■ SUPPLIED MATERIAL ■
§ §

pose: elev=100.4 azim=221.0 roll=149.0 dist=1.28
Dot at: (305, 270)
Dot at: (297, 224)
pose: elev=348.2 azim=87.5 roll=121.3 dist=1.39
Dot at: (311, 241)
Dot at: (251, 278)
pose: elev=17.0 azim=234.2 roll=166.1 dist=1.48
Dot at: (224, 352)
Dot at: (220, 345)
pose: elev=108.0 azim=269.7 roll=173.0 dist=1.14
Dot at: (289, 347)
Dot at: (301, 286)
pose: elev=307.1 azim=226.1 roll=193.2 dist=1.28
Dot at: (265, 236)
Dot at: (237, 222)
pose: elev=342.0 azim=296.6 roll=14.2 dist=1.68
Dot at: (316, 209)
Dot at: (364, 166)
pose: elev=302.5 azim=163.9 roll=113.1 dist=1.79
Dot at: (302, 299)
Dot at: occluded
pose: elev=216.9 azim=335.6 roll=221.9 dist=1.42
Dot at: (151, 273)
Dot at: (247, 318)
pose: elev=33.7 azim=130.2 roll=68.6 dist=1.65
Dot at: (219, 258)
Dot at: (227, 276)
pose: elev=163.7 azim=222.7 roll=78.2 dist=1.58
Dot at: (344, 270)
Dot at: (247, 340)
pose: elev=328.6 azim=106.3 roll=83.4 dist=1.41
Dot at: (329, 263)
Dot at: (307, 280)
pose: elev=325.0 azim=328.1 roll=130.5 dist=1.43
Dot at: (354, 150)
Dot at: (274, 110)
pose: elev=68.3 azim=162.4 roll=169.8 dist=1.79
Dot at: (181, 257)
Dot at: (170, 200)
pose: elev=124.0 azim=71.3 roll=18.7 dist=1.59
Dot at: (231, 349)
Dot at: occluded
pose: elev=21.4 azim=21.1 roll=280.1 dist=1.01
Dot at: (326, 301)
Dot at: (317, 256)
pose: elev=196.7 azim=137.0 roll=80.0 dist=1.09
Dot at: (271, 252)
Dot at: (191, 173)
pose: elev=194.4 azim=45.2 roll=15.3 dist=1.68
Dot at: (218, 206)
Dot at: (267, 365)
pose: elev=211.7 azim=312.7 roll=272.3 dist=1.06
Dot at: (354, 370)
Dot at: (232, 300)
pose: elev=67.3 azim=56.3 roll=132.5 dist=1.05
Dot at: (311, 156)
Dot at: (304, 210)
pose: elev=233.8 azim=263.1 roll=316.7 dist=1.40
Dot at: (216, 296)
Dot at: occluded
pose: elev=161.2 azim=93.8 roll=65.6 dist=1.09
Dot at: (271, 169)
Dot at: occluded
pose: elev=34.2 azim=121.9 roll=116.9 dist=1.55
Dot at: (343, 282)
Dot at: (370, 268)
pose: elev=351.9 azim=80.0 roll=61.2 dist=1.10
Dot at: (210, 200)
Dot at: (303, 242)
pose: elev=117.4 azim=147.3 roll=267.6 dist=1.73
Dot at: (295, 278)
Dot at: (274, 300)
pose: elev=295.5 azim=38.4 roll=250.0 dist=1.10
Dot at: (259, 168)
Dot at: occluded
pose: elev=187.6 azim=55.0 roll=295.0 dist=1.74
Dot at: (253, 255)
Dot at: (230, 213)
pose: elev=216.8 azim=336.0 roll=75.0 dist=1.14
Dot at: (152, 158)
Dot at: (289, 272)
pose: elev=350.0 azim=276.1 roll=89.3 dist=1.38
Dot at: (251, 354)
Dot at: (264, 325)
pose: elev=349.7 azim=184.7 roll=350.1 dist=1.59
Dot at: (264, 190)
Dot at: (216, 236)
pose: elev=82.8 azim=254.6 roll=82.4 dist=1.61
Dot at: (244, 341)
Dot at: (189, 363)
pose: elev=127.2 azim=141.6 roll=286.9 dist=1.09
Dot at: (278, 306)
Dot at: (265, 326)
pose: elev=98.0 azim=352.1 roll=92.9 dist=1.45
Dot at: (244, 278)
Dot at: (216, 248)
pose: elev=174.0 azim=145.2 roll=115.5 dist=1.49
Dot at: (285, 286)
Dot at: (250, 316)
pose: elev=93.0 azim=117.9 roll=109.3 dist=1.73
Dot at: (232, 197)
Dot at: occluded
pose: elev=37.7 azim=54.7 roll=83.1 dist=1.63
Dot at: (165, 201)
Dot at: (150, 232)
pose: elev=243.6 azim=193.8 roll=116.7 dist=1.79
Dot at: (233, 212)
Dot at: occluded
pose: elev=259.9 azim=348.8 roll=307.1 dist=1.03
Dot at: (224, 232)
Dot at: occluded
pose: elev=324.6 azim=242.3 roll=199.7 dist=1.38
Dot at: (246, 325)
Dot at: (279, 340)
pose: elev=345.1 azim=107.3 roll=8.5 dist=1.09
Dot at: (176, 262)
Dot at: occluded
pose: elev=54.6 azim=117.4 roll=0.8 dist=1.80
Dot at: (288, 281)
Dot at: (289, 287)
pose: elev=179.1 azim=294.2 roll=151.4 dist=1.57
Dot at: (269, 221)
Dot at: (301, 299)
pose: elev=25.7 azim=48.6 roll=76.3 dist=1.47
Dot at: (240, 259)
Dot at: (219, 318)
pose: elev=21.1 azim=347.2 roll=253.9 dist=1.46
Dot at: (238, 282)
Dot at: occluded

§ §

■ EXERCISE PROMPT ■
Rewrite every line, starting at the one containing "pose: elev=54.6 azim=117.4 roll=0.8 dist=1.80" and ending at the last line. Keep each pose line and the first "Dot at" line after it unchanged, and in each second "Dot at" line multiply both coordinates by 2.45, rounding to whole numbers with halves rounded up.

■ RESPONSE BELOW ■
pose: elev=54.6 azim=117.4 roll=0.8 dist=1.80
Dot at: (288, 281)
Dot at: (708, 703)
pose: elev=179.1 azim=294.2 roll=151.4 dist=1.57
Dot at: (269, 221)
Dot at: (737, 733)
pose: elev=25.7 azim=48.6 roll=76.3 dist=1.47
Dot at: (240, 259)
Dot at: (537, 779)
pose: elev=21.1 azim=347.2 roll=253.9 dist=1.46
Dot at: (238, 282)
Dot at: occluded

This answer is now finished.